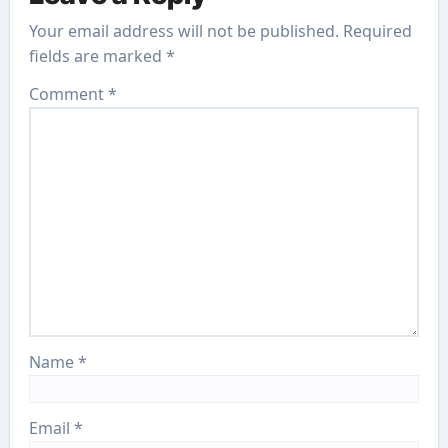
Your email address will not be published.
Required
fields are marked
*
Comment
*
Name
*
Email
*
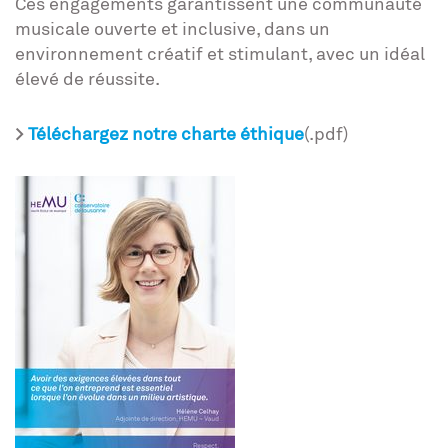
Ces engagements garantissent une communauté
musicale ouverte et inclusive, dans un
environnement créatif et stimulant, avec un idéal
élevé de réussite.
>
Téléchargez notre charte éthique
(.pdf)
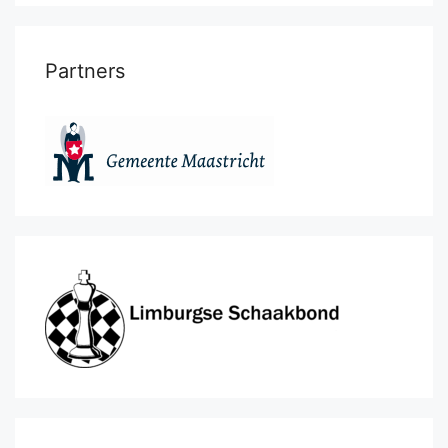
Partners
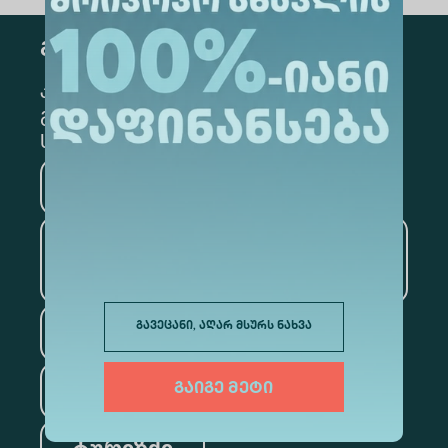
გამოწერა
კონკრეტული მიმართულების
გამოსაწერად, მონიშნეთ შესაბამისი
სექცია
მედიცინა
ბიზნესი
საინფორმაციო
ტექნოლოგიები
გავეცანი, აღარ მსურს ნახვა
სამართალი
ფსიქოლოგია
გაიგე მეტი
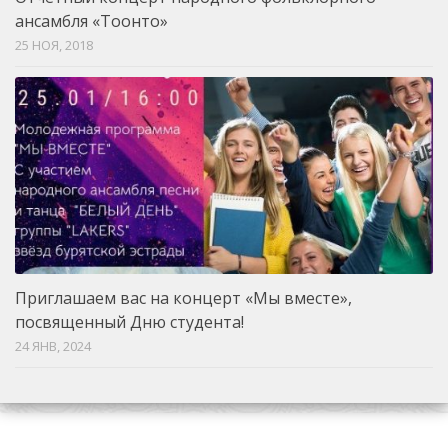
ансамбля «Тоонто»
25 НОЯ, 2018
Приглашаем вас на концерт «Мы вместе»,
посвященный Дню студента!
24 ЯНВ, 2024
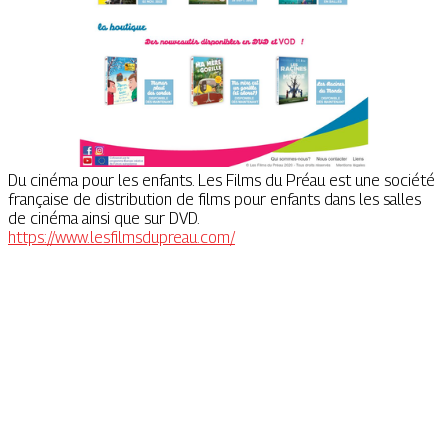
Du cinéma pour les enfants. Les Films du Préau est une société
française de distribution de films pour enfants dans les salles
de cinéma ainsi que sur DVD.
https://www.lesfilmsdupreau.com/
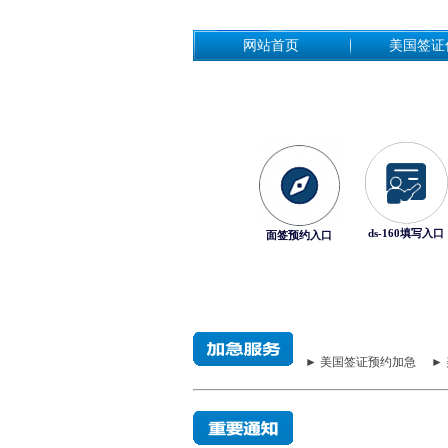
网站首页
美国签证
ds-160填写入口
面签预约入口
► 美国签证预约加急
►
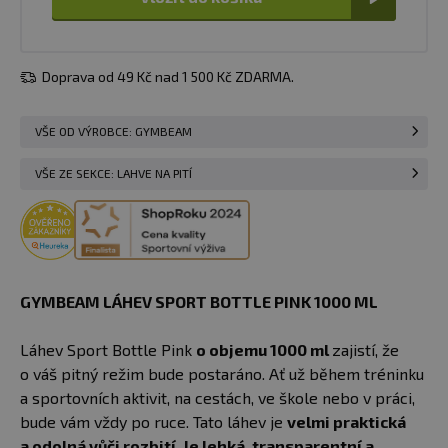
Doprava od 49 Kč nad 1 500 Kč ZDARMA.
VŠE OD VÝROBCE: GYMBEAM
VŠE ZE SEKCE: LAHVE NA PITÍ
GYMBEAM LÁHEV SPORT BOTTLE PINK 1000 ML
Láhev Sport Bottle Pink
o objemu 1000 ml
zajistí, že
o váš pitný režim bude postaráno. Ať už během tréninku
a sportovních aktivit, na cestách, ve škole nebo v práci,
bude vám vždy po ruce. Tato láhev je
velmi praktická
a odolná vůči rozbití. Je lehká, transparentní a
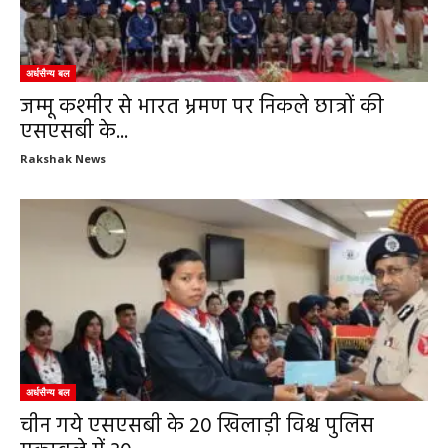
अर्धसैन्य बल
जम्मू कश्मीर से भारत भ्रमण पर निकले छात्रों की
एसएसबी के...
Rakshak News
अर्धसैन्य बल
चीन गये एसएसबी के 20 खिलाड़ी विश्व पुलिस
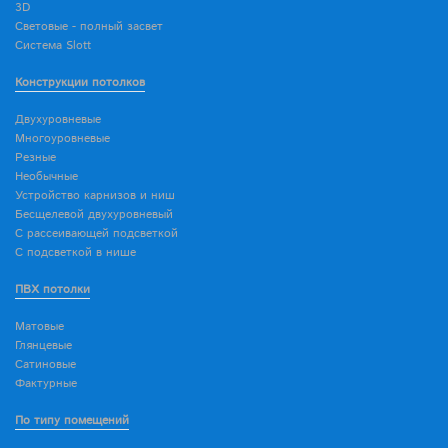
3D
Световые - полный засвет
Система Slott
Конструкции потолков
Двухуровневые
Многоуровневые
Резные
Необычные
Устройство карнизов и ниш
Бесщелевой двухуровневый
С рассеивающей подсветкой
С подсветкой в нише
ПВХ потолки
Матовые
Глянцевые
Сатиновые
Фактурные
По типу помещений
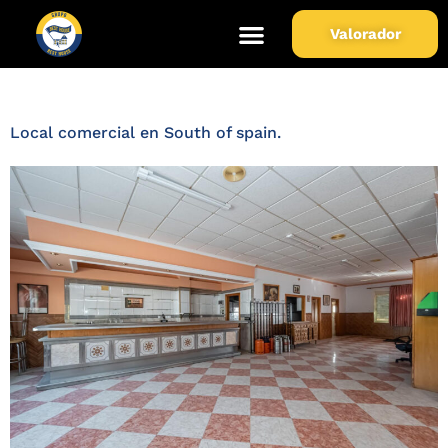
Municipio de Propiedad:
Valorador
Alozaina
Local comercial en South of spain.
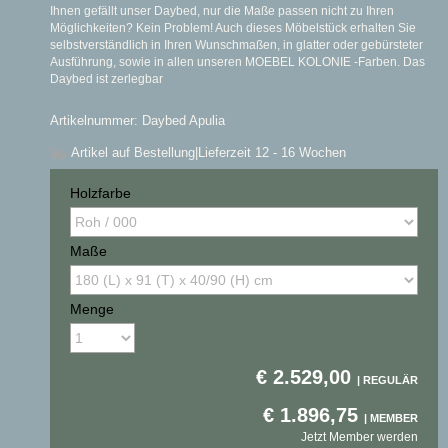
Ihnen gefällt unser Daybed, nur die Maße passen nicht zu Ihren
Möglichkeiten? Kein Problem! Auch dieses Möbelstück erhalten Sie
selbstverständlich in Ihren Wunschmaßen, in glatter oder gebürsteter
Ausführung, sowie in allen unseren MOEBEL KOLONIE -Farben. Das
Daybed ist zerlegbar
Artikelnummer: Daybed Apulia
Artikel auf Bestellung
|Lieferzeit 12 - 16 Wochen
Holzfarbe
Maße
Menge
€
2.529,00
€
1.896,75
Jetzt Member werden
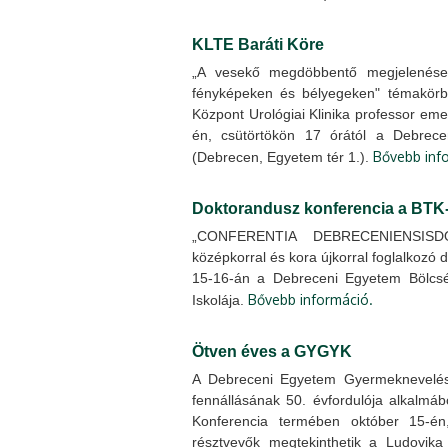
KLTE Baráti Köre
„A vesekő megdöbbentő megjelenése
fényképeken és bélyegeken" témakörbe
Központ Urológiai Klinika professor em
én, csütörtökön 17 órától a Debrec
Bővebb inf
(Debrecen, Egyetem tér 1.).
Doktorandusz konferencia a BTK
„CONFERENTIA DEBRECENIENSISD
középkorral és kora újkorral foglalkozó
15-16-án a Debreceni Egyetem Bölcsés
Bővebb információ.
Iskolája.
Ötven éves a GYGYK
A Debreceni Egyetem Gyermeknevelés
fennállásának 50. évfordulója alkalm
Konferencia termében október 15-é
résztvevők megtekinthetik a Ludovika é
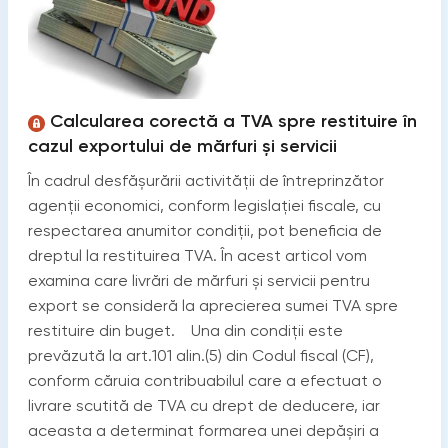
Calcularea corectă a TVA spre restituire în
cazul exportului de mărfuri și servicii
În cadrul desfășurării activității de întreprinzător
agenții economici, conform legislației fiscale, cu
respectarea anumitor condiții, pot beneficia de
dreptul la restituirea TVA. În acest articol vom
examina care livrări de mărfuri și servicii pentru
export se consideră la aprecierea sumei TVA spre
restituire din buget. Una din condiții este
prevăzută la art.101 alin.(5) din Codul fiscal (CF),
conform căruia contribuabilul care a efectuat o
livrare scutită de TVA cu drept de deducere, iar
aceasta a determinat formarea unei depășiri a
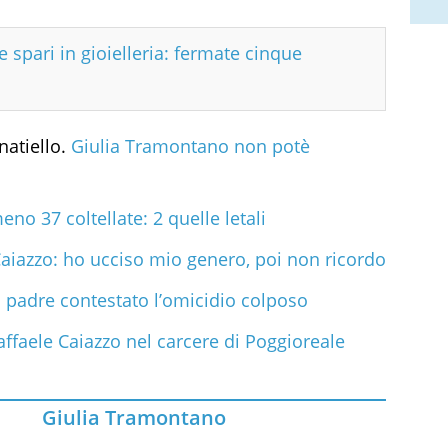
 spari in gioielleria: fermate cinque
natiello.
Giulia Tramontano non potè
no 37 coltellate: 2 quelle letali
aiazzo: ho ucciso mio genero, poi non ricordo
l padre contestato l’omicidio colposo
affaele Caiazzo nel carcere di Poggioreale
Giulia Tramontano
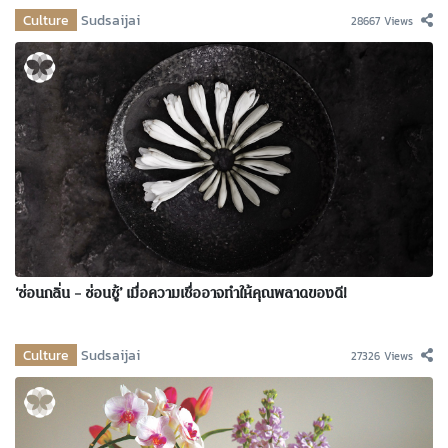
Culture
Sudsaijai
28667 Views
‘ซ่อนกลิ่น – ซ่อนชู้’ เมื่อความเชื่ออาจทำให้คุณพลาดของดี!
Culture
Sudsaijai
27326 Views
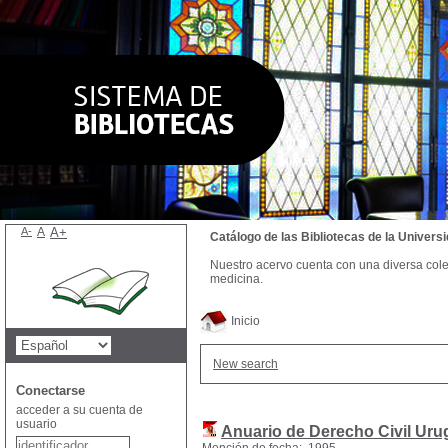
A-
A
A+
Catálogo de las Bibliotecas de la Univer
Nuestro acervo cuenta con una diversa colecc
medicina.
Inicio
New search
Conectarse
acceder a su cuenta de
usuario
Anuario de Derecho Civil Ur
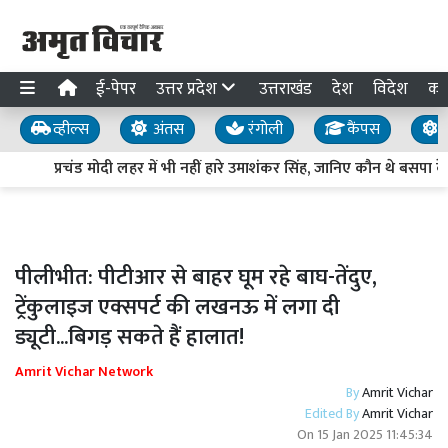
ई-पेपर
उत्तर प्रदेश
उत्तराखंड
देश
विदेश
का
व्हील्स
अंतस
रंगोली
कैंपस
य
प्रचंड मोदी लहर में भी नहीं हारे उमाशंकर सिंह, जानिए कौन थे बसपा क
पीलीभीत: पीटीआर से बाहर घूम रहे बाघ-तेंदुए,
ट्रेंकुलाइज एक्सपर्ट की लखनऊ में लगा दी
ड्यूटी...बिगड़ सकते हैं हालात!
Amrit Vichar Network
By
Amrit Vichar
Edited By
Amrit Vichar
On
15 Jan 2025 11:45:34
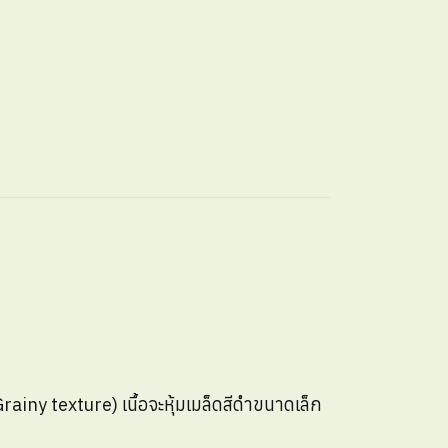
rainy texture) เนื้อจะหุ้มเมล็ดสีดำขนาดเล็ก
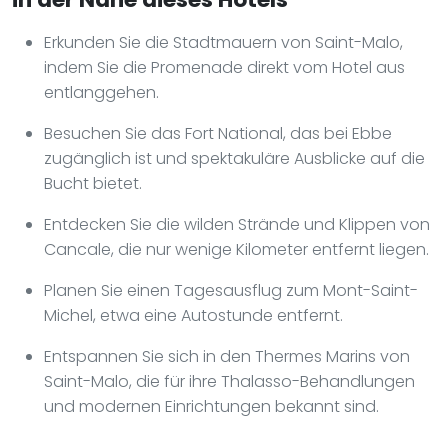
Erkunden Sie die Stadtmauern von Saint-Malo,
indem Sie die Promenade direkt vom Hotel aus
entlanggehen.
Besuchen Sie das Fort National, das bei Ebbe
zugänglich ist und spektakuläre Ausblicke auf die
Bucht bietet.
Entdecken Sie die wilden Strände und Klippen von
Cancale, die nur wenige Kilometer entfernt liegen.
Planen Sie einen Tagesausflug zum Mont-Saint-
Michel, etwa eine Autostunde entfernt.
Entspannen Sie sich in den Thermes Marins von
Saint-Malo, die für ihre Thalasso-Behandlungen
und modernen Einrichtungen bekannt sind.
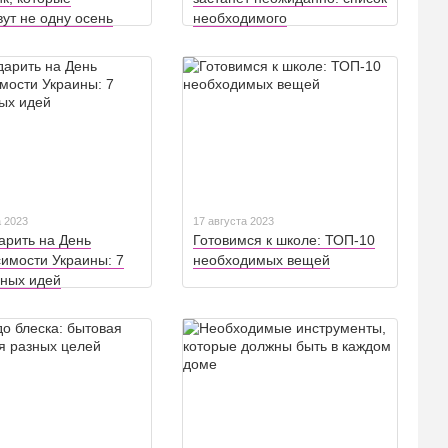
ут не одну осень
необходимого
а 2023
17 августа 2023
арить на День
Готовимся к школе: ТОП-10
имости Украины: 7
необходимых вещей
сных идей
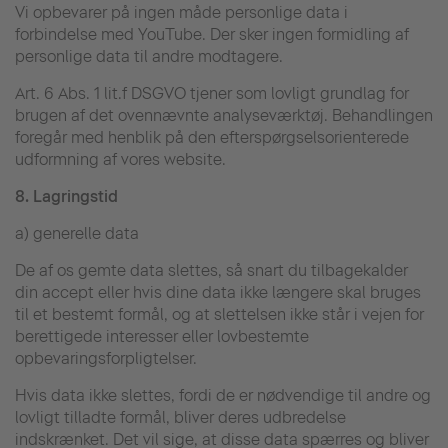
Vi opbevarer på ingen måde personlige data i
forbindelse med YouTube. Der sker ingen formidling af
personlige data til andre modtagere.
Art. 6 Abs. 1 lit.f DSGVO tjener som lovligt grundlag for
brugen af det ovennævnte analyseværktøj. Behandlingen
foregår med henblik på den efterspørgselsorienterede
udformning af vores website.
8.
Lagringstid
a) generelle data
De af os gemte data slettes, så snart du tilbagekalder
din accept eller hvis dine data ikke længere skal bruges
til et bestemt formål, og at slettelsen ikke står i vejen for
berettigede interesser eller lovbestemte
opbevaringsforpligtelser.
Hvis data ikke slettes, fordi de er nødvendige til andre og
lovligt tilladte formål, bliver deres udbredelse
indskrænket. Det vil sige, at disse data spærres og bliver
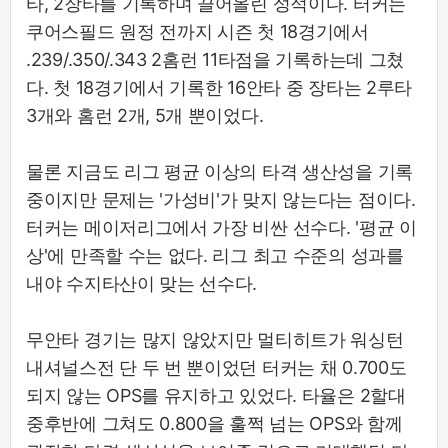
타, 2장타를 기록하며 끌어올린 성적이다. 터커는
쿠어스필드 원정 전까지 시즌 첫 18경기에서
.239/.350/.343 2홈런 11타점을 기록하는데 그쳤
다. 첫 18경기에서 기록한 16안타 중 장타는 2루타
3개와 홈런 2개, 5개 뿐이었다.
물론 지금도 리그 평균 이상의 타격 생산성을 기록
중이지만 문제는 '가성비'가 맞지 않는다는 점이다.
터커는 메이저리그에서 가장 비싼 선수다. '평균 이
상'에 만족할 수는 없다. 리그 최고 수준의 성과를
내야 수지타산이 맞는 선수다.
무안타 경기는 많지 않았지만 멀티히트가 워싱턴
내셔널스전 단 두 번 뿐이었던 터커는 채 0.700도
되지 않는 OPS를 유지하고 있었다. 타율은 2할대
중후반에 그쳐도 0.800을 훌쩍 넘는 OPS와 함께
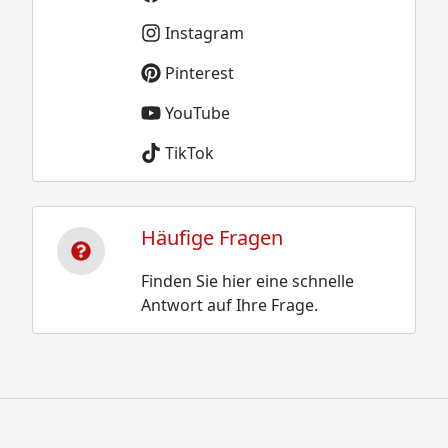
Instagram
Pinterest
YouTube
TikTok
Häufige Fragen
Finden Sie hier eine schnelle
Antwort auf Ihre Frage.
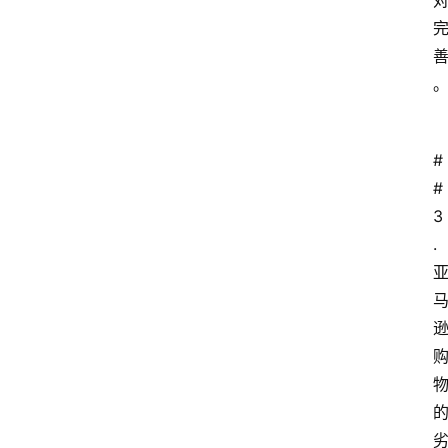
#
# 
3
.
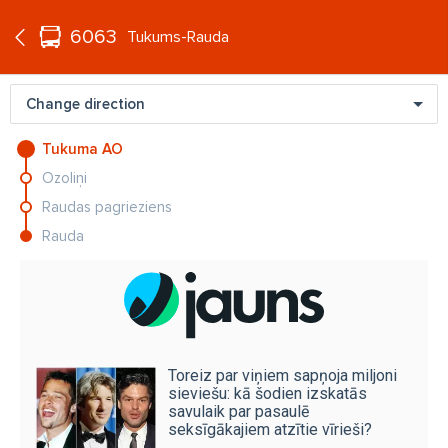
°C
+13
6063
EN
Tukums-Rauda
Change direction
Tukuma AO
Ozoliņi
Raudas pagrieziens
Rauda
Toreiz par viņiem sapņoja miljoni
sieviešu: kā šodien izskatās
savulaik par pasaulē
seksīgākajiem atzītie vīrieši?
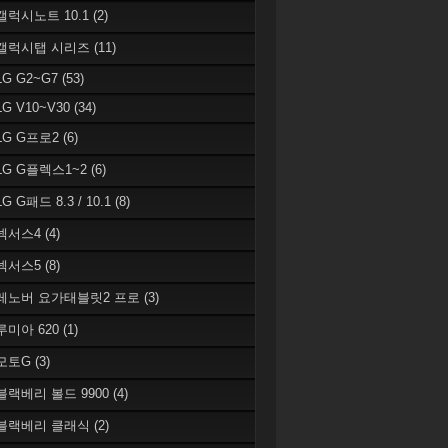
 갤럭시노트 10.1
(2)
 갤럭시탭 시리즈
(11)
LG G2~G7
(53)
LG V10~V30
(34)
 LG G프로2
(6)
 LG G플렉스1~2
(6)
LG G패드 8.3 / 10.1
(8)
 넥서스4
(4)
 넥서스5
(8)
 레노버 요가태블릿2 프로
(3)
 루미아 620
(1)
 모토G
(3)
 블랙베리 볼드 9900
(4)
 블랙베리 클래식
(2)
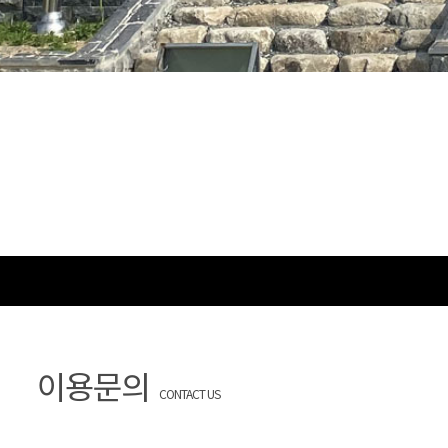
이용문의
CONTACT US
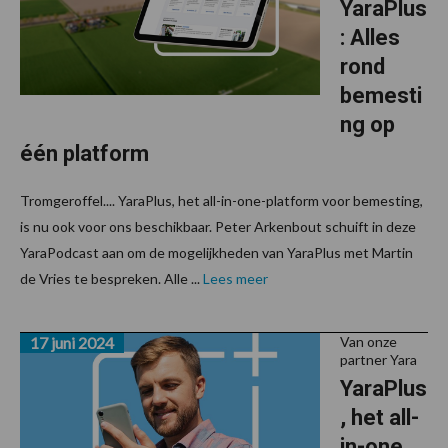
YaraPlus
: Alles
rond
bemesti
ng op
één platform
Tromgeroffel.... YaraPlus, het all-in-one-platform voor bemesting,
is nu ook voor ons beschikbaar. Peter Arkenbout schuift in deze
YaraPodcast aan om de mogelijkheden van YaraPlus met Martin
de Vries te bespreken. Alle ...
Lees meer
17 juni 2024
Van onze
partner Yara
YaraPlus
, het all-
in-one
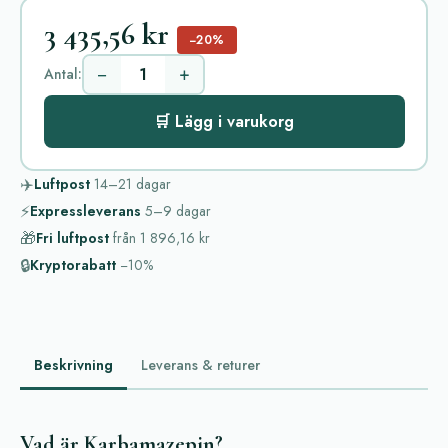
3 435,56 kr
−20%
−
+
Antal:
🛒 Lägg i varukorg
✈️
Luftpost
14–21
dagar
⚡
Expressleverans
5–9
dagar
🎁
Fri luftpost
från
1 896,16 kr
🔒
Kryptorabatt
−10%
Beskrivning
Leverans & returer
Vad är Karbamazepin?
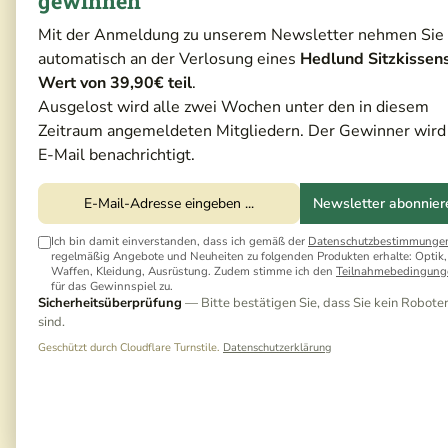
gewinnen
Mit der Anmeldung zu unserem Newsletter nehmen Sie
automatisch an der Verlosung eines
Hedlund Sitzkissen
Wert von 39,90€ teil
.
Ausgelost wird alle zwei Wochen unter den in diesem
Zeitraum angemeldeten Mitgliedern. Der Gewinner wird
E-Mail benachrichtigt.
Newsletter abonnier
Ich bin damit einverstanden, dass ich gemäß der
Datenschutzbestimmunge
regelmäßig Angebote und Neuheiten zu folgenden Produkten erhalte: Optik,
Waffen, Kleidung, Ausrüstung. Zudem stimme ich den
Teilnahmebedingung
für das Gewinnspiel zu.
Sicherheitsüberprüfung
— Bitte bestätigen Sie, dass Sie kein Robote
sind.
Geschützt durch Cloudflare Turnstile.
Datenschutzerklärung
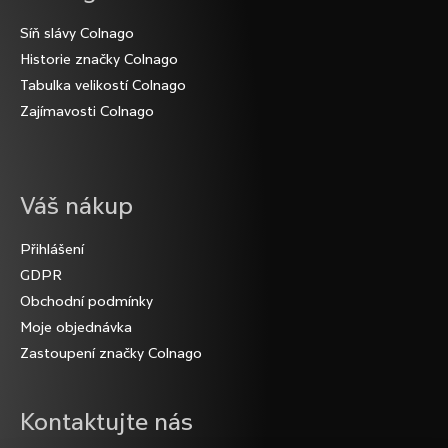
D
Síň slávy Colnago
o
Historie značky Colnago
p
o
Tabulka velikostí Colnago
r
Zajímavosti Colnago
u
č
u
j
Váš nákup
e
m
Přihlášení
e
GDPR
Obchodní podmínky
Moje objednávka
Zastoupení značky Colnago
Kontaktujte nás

···

Could you please find every line of the listing above holding the string "Ihren" and copy it?

Response area:
Ihnen gefällt unser Daybed, nur die Maße passen nicht zu Ihren
selbstverständlich in Ihren Wunschmaßen, in glatter oder gebürsteter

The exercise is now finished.